Sophie Langer (EEMCS)
How do deep learning methods distinguish between cats and dogs? Or more importantly, how do they detect diseases or identify traffic signs? Without answering these questions, we risk unexpected behaviour of the methodology with potentially legal or ethical implications. Sophie Langer investigates the underlying functioning of deep learning-based methods, particularly focusing on their statistical properties. Her research enhances the theoretical understanding of the methodology, contributing to a safer and more reliable AI future.
Jelmer Renema (TNW)
Jelmer Renema is at the forefront of developing photonic quantum computers, where individual light particles, photons, perform highly complex calculations beyond the capability of current (super) computers. He obtained his PhD cum laude from Leiden University in 2015, focusing on superconducting single photon detectors. Following this, he worked at Oxford with a Rubicon grant, developing optical chips despite facing a chip shortage that spurred his interest in the technology. In 2018, Renema received a Veni grant for a postdoc position at the University of Twente, where he became acquainted with the university's research. By 2020, he had joined the Adaptive Quantum Optics group as an associate professor. Alongside his academic achievements, Renema is also the CTO of Quix Quantum, a successful start-up from the University of Twente.
Julia Mikhal (BMS)
Julia Mikhal develops computational models for clinical applications and decision support. Her research combines mathematical modelling and clinical data analysis to improve safe and early discharge after oncological surgery, as well as uncover mechanisms of vascular disease.

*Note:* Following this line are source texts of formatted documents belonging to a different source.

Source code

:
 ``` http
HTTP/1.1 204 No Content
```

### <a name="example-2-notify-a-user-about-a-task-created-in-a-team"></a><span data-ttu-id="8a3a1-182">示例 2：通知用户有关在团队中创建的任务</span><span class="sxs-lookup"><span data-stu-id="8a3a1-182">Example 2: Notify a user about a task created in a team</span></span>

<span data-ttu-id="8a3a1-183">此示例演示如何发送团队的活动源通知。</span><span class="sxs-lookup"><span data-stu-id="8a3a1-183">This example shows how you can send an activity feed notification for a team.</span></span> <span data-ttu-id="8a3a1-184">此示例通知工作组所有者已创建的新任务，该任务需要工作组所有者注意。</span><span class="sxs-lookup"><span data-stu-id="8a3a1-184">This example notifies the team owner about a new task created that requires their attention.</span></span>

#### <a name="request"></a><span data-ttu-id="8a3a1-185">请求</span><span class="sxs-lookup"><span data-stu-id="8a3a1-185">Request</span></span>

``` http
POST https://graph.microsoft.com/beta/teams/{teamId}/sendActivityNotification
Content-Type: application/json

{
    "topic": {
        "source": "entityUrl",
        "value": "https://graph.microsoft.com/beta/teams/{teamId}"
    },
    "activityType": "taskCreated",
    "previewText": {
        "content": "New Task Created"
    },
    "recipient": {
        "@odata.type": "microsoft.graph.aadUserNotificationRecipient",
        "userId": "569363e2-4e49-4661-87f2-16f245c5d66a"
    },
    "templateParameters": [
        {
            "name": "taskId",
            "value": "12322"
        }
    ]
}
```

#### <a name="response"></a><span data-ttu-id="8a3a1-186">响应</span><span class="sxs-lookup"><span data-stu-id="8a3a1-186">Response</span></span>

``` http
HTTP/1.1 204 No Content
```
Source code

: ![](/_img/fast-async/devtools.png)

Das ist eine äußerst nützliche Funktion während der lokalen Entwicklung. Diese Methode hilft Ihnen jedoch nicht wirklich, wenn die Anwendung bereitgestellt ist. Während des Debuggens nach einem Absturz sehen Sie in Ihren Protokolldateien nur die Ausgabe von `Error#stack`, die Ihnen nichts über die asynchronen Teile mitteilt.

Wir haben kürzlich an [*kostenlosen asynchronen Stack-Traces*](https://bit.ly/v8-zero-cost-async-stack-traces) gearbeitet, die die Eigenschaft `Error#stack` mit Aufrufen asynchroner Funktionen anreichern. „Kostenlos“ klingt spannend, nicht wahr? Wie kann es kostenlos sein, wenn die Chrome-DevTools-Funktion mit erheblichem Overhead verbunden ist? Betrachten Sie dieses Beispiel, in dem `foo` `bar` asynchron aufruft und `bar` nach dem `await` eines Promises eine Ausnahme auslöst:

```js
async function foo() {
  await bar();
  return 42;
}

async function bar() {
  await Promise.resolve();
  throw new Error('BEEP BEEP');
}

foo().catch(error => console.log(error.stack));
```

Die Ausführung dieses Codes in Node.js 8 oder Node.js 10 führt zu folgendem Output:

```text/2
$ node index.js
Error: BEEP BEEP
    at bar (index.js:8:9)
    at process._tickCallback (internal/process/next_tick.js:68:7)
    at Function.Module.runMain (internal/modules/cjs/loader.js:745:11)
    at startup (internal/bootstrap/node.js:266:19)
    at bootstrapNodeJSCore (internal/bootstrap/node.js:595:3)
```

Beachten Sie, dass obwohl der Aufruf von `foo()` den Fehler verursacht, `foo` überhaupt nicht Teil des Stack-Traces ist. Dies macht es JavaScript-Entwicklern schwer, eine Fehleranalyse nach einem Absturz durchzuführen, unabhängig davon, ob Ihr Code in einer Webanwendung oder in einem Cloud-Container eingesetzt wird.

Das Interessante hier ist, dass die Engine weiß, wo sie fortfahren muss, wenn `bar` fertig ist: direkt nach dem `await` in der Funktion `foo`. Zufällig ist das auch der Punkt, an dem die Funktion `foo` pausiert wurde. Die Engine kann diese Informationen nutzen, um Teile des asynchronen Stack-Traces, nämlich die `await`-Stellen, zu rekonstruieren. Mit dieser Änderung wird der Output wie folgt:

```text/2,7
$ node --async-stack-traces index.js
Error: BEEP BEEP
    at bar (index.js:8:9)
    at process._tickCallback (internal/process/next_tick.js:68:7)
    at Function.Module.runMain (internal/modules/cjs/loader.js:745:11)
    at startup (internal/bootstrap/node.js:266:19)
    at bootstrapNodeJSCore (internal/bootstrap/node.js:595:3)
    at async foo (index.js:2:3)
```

Julia Mikhal’s work utilizes advanced mathematical and computational methods to extract meaningful information from complex datasets and develop accurate models predicting patient-specific outcomes.
Kuan Chen (EEMCS)
How can we create future-proof computing systems that serve as the backbone of modern society while maximizing their resilience against environmental uncertainties? As a computer scientist, Kuan-Hsun Chen is dedicated to advancing cyber-physical systems, which continuously interact with the physical world in numerous safety-critical scenarios. These systems must not only deliver correct functionalities but also ensure timely performance to prevent catastrophic failures. By prioritizing predictability and reliability, he explores efficient mapping solutions that meet all non-functional constraints imposed by underlying hardware platforms. His pioneering research lies at the intersection of computer science and electrical engineering, driven by his conviction that synergy between software and hardware is key to creating such systems.